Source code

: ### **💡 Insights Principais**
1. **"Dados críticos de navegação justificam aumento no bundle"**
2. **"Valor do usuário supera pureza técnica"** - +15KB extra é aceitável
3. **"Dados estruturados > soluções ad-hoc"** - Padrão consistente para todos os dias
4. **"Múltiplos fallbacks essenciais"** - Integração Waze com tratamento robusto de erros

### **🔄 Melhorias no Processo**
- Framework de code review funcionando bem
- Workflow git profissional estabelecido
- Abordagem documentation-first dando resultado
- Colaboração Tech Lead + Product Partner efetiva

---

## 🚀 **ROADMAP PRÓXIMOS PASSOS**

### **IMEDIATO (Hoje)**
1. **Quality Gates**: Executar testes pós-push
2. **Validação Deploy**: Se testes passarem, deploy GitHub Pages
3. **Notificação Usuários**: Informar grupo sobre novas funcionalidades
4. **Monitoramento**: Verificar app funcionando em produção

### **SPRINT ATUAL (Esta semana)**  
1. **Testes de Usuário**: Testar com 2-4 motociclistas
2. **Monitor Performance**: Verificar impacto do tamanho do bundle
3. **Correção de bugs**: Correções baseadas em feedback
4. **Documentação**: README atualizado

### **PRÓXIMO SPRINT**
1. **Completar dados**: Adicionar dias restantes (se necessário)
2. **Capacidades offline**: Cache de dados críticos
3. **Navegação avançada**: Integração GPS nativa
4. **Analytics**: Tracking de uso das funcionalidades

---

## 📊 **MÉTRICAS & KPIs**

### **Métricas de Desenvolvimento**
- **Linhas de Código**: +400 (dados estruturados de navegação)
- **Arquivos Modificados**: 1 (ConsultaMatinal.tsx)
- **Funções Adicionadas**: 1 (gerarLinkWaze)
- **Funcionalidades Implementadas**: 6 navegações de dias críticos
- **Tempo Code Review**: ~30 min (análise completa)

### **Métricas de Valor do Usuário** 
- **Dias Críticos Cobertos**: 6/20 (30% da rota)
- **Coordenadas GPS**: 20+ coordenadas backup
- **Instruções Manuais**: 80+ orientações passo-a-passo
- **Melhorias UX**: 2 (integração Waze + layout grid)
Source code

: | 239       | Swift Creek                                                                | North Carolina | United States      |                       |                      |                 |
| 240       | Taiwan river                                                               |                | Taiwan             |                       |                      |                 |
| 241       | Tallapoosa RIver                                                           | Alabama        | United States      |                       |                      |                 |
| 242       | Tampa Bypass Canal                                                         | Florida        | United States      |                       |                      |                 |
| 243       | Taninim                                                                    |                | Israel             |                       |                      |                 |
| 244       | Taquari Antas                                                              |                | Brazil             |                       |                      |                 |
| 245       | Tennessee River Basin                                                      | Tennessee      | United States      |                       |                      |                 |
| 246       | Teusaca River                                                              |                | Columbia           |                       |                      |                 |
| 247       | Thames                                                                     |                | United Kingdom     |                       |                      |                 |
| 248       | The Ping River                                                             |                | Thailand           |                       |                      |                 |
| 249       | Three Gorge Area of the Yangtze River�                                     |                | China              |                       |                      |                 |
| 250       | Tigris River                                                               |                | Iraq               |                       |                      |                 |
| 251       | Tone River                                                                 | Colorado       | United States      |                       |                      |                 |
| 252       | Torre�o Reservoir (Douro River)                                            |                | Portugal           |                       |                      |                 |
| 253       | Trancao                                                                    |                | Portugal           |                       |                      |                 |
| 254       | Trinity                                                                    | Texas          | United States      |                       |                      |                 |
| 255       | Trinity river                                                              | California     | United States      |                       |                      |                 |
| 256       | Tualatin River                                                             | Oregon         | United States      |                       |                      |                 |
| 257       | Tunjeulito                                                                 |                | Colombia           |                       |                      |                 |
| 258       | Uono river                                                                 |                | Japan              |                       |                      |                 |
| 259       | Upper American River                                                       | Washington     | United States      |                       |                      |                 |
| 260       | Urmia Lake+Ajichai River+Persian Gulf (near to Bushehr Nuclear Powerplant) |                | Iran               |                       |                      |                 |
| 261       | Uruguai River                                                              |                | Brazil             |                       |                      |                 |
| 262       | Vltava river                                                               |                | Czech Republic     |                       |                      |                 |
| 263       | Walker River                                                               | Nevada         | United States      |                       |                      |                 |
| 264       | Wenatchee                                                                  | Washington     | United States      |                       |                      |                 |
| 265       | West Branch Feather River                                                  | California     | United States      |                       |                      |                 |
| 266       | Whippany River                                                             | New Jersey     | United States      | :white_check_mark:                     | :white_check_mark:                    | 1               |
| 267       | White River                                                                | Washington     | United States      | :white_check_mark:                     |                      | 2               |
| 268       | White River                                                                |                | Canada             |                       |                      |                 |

§ **DIRECTIONS**: Among the records above, a stretch begins at the line containing "### **IMEDIATO (Hoje)**" and ends at the line containing "### **Métricas de Desenvolvimento**". Restate that stretch word for word, and nothing else.

§ **ANSWER BELOW**:
### **IMEDIATO (Hoje)**
1. **Quality Gates**: Executar testes pós-push
2. **Validação Deploy**: Se testes passarem, deploy GitHub Pages
3. **Notificação Usuários**: Informar grupo sobre novas funcionalidades
4. **Monitoramento**: Verificar app funcionando em produção

### **SPRINT ATUAL (Esta semana)**  
1. **Testes de Usuário**: Testar com 2-4 motociclistas
2. **Monitor Performance**: Verificar impacto do tamanho do bundle
3. **Correção de bugs**: Correções baseadas em feedback
4. **Documentação**: README atualizado

### **PRÓXIMO SPRINT**
1. **Completar dados**: Adicionar dias restantes (se necessário)
2. **Capacidades offline**: Cache de dados críticos
3. **Navegação avançada**: Integração GPS nativa
4. **Analytics**: Tracking de uso das funcionalidades

---

## 📊 **MÉTRICAS & KPIs**

### **Métricas de Desenvolvimento**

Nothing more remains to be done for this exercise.